_Instructions_.
**A)** In the passage on posterior draws, how many of the first draws are discarded as burn-in?
**B)** Summarize the passage on posterior draws in two sentences.
**C)** Please pick up the passage on posterior draws after its final line and continue it.

_Text section_.

Using this algorithm, I gather 15,000 posterior draws for each parameter, of which I discard the first 5,000 as burn in. I run this algorithm with three chains, leading to 30,000 total posterior draws. Using these draws, I can evaluate which catchers are best at framing and which umpires have the biggest strike zones.

keep <- 5001:15000
beta <- map(1:3, function(x) result[[x]]$beta[keep,]) %>% plyr::ldply(data.frame) %>% as.matrix()
alpha <- map(1:3, function(x) result[[x]]$alpha[keep,]) %>% plyr::ldply(data.frame) %>% as.matrix()
gamma <- map(1:3, function(x) result[[x]]$gamma[keep,]) %>% plyr::ldply(data.frame) %>% as.matrix()
tau <- c(sapply(1:3, function(x) result[[x]]$tau[keep]))
T1 <- c(sapply(1:3, function(x) result[[x]]$T1[keep]))

_Saved entries_.
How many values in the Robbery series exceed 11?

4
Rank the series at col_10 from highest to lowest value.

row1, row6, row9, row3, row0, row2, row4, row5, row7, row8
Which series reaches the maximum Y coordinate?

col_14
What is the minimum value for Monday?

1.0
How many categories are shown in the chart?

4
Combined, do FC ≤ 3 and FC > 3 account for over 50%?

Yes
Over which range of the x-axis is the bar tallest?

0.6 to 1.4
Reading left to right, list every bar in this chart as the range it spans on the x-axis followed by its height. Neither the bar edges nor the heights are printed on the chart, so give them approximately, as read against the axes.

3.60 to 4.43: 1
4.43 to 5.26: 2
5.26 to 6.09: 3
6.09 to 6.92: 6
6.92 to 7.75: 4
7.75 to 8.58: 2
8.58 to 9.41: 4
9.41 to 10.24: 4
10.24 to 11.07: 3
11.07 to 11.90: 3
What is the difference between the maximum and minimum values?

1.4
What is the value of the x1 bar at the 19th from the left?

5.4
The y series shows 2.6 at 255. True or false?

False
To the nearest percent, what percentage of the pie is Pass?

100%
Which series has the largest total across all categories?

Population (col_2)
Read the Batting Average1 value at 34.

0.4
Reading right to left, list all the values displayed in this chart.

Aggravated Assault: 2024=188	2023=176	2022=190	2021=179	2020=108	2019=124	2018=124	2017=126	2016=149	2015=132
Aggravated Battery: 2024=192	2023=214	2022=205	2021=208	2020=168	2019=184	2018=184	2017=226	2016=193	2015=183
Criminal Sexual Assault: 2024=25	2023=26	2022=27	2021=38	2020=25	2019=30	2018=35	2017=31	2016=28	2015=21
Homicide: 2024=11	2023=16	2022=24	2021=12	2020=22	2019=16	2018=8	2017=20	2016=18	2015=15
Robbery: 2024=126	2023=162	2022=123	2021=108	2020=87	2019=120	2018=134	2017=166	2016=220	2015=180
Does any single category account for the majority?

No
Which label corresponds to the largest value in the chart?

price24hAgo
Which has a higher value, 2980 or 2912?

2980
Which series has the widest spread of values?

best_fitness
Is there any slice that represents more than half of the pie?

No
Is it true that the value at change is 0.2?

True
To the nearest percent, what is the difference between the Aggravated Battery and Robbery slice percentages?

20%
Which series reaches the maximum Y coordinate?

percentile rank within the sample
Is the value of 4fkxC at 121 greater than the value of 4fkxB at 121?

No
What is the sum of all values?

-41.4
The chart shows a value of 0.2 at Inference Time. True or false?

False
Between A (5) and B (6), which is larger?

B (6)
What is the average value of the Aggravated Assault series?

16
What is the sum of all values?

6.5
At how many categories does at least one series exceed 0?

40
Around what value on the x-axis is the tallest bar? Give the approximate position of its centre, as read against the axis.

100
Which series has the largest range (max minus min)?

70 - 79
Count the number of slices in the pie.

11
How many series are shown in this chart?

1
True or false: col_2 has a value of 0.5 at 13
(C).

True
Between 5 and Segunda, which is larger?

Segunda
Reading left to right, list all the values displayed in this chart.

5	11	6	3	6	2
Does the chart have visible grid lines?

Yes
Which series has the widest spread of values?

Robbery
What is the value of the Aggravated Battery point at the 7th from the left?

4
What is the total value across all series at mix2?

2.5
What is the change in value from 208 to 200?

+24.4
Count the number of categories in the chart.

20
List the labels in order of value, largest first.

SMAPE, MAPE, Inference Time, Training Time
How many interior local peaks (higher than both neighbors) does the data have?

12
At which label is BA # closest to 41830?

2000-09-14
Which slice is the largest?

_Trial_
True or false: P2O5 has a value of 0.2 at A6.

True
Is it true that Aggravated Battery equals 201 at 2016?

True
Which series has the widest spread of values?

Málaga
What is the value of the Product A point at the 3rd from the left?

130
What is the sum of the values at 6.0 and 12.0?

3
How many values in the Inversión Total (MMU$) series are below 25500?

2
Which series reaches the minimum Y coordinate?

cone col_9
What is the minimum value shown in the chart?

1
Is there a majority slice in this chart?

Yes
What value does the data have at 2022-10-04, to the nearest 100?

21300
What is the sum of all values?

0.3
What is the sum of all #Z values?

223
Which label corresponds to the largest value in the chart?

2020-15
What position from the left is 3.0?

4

_Answers in order_.
**A)** The first 5,000 draws are discarded as burn-in.

**B)** The algorithm collects 15,000 posterior draws for each parameter, discards the first 5,000 as burn-in, and runs with three chains for 30,000 total draws. The code keeps draws 5,001 through 15,000 from each chain, and these draws are used to evaluate which catchers are best at framing and which umpires have the biggest strike zones.

**C)**
The first question in this analysis relates to which catchers are the best and worst at framing pitches. A catcher that has positive value in framing pitches will have a positive corresponding \(\alpha\) effect. The below plot in Figure shows the posterior distributions of the effects of the top and bottom 10 catchers in framing. Omar Narvaez, Yasmani Grandal, and Austin Barnes appear to be the three best catchers at framing, based on the model of the 2020 data. The point estimate for the effect of Narvaez as a catcher is .227 (95% Monte Carlo CI between .225 and .229), with a 95% credible interval between .091 and .369. Additionally, the probability that Narvaez has the biggest framing effect is .23 (95% Monte Carlo CI between .219 and .241).

catchers <- levels(as.factor(framing_2$catcher_id))
catchers_names <- sapply(catchers, function(x){
  baseballr::playername_lookup(x) %>% 
    mutate(name = paste(name_first, name_last)) %>% 
    pull(name)
}) %>% as.character()
colnames(alpha) <- catchers_names
top_alpha <- colMeans(alpha) %>% sort(decreasing = TRUE) %>% head(10) %>% names()
bot_alpha <- colMeans(alpha) %>% sort(decreasing = TRUE) %>% tail(10) %>% names()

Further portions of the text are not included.